Setting subject matter parameters
Of primary importance is ensuring that the prosecutor and investigating agents know precisely what the individual is willing – and not willing – to discuss during the proffer. While this can sometimes be made part of the written proffer agreement, it’s more commonly accomplished through pre-proffer discussions between defense counsel and the prosecutor and between defense counsel and the individual. To accomplish this, defense counsel must be completely satisfied with the prosecutor’s trustworthiness and the case agent’s knowledge and support of the agreements and understandings between defense counsel and the prosecutor.
Strengthening use immunity
Another important objective is to persuade the government to agree to the traditional, more narrow definition of use immunity where it may use the individual’s statements against them only for the purpose of impeachment. Another point to consider is asking the government to include in the proffer agreement that it will consider a plea offer if it finds that the individual gave a truthful proffer. While the government may not agree to this in writing, they likely will not object to defense counsel orally putting this on the record at the beginning of the proffer.
When to Agree to a Proffer
An individual with clear criminal exposure should consider making a proffer, but only after thoroughly reviewing if it’s worth the risk. In assessing the risk, the first and most important question to answer is whether or not the individual is wholly committed and prepared to tell the complete truth during the proffer. If they are, then other questions need to be answered as well. These include: Is indictment a certainty if the individual fails to make a deal with the government? If indicted, what is the strength of the government’s evidence and available defenses? What is the sentencing exposure under the sentencing guidelines if convicted at trial as compared to a plea offer? How good is the plea offer in exchange for a successful proffer? Is the government offering a “substantial assistance” departure under the sentencing guidelines? Does any such departure offer amount to a promise or is it solely at the discretion of the government?
Individuals who are clearly without criminal exposure generally should not be making proffers. In such a case, if the government wants to interview the individual and they decline, the government can move on from the individual or subpoena their testimony before a grand jury or at trial. The individual can then answer questions under oath or refuse to testify if they are not given immunity. On this point, an individual without obvious criminal exposure may demand immunity on the basis that other targets, subjects, and witnesses may later give statements that implicate them or contradict their prior statements.

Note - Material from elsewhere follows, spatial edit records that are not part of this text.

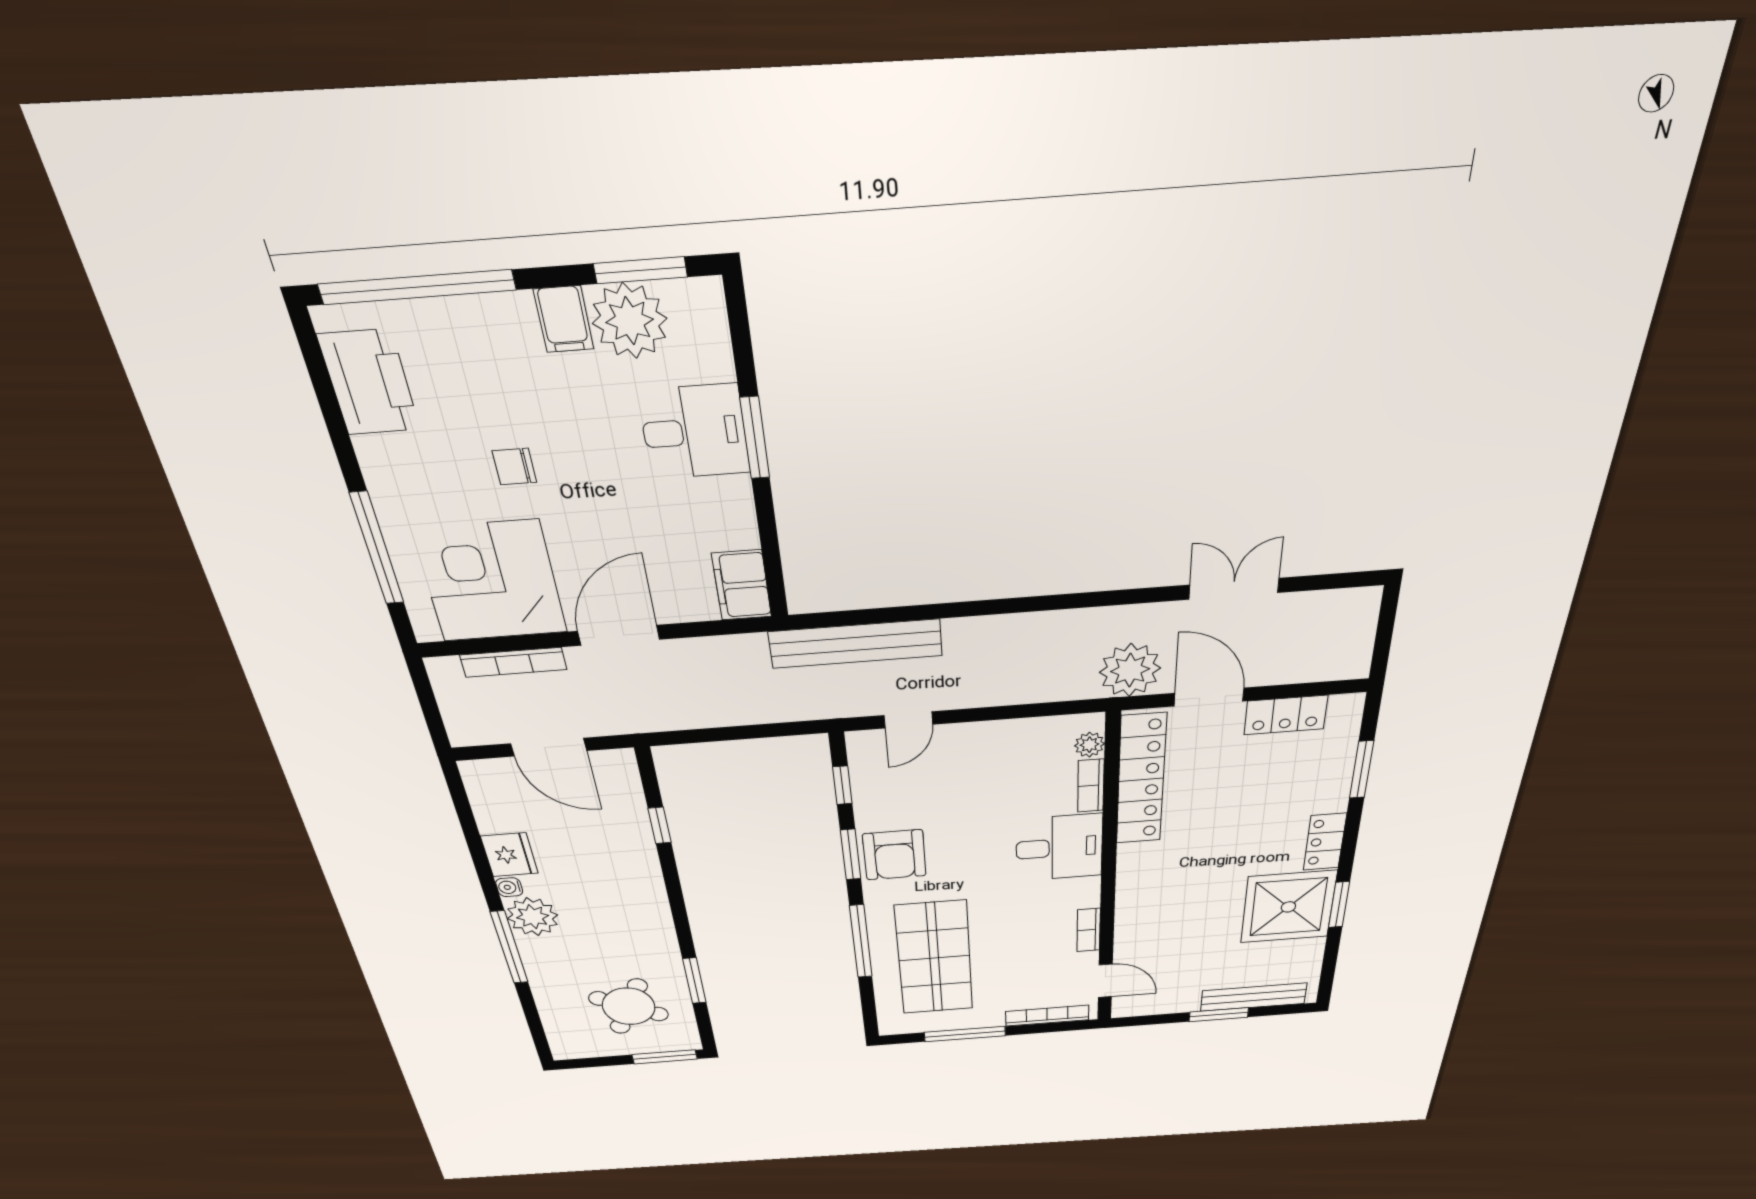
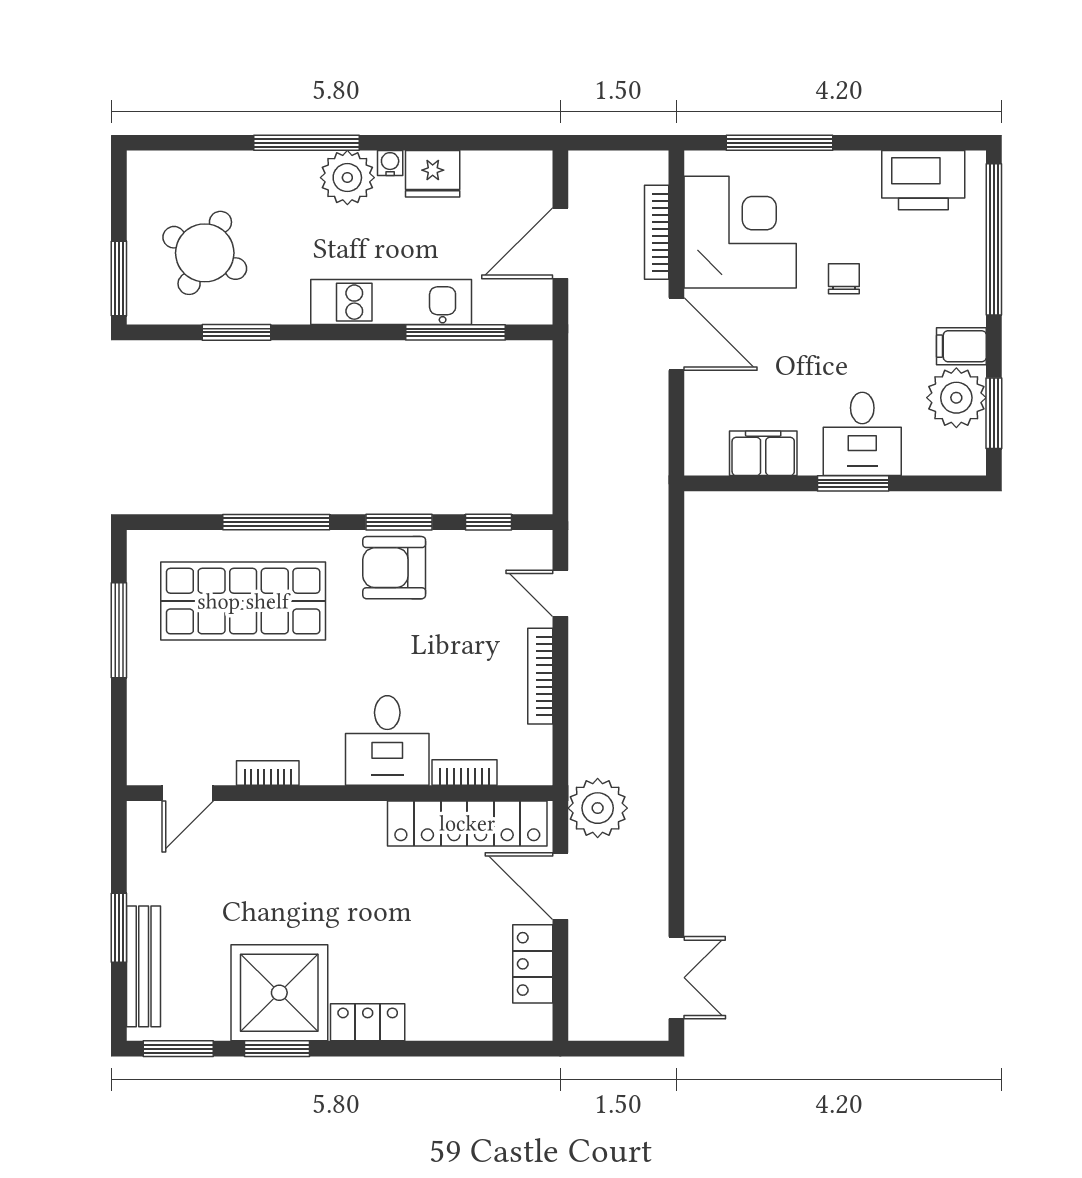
filing cabinet: (742, 585) -> (763, 453), moved
double door: (1234, 589) -> (676, 978), moved
bench: (856, 644) -> (649, 550), removed
door: (1209, 697) -> (560, 886), swing flipped
plant: (1089, 745) -> (515, 770), removed
window: (1362, 770) -> (178, 1049), moved
window: (660, 825) -> (456, 332), width x2.17
kitchen unit: (642, 876) -> (391, 302), added
bookcase: (1047, 1016) -> (540, 676), moved, turned 180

In short, an individual should agree to make a proffer only if they are prepared to tell the truth, indictment is certain in the absence of a proffer, a plea offer is contemplated by both parties if the proffer is successful, the contemplated plea deal constitutes a clearly better outcome than exposure from a trial, and the government attorney is completely trustworthy.
Conclusion
Before an individual decides on whether or not to make a proffer, there is substantial and crucial work that needs to be done by their federal criminal defense attorney. While federal proffers can be high-risk endeavors, they may be a risk worth taking under certain conditions. Any individual thinking about making a proffer should first consult with an experienced and knowledgeable federal criminal defense attorney to help them understand what the risks are and how best to limit those risks and ensure a successful outcome.